以前、CS放送(チャンネル銀河)の児童劇『中国古典名作選』(中国/2017~18年)を話題にしたことがある。「三国志」「水滸伝」「紅楼夢」「包青天」の四大古典を子役が演じているわけだが、最後の『包青天』のエンディングテーマだけが、初見のはずにも拘わらず何故か聴き憶えがある。妙に思って調べてみたら、意外な事実が判明した。
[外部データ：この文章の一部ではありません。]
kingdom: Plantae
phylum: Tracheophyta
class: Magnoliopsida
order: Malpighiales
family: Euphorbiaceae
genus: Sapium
つまり、オリジナルは台湾のテレビドラマで、上記児童劇はそのパクリなのだ。尤も、我国では無名に等しいが、華字圏で『包青天(包丞)』と言えば、知らぬ人がないほど超有名な歴史上(北宋時代)の人物である。要するに、賄賂社会の支那(現中国)に於いて、清廉潔白で常に庶民(弱者)に味方する判官とあっては、人心を集めないほうがおかしい。
中華電視台(台湾)時代劇『包青天』(1993年)
片尾曲(エンディングソング)『新鴛鴦胡蝶夢』
作詞・作曲・主唱/黄安
昨日像那東流水(昨日は流水のように)
離我遠去不可留(遠ざかり留まらない)
今日乱我心多煩憂(今日は我が心を乱し悩ます)
抽刀断水水更流(流水を切ろうと刀を抜けど、水はさらに流れる)
挙杯消愁愁更愁(愁いを消そうと杯をくめど、愁いはさらに増す)
明朝清風四飄流(明朝清風四飄流)
由来只有新人笑(新しい者の笑い声だけが聞こえる)
有誰聴到旧人哭(古い者の泣き声など誰が知るだろう)
愛情両個字好辛苦(愛情という二文字はつらいもの)
是要問一個明白(はっきり問うべきだろうか)
還是要装作糊塗(あるいは愚か者を装うべきだろうか)
知多知少難知足(どれほど知っても満ちたりることはない)
看似個鴛鴦蝴蝶(鴛鴦胡蝶のような)
不応該的年代(あってはならない時代)
可是誰又能擺脱(でも誰が免れ得るだろうか)
人世間的悲哀(人の世にあることの悲しみを)
花花世界鴛鴦蝴蝶(花花世界鴛鴦胡蝶)
在人間已是癲(この世に住むは既に狂気の沙汰)
何苦要上青天(何故ことさらに空へ上ろうとするのか)
不如温柔同眠(優しい人と暮らすに如かず)
引用元URL→http://asiatique.cocolog-nifty.com/world_music/2014/05/post-7858.html
当該ドラマを台湾旅行中に視たような気もするが、歌の記憶は、土産に買った費玉清(フェイ・ユイチン)CDのお蔭だ。チャイナメロディが異国情緒を弥増す名曲と言えよう。費さんはこうした大陸風味の歌を得意とし、オリジナルの黄安より余程好きである。